▼

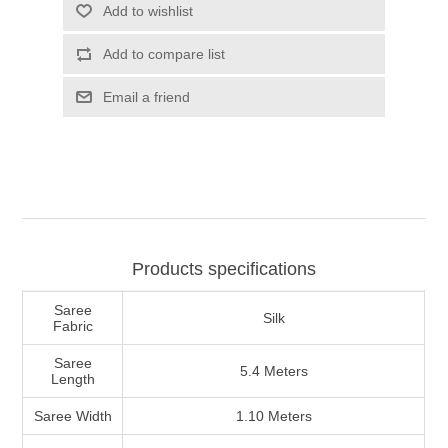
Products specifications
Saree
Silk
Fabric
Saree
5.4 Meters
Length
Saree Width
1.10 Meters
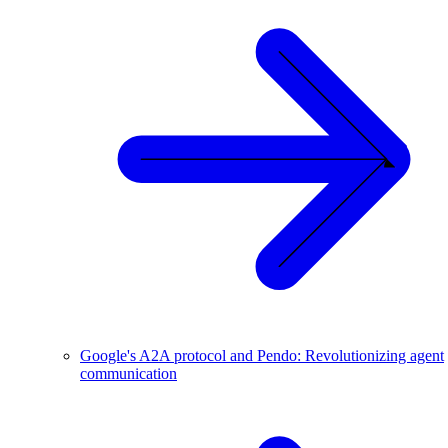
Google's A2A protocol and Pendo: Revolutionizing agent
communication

▲
▼

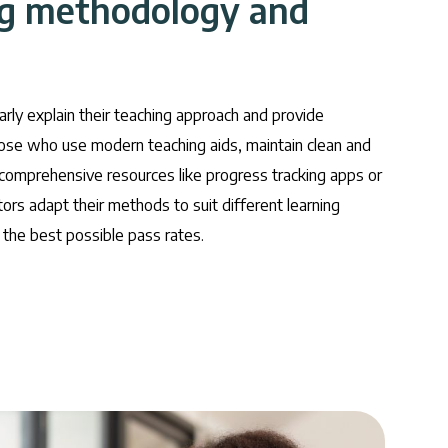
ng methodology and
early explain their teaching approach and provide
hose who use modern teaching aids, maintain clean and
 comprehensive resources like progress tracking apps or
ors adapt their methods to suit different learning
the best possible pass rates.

▲

**PROMPT:**
Pull out the lines of the material above, from the line with "Google's A2A protocol" to the line with "communication", and copy them word for word.

**ANSWER SECTION:**
Google's A2A protocol and Pendo: Revolutionizing agent
communication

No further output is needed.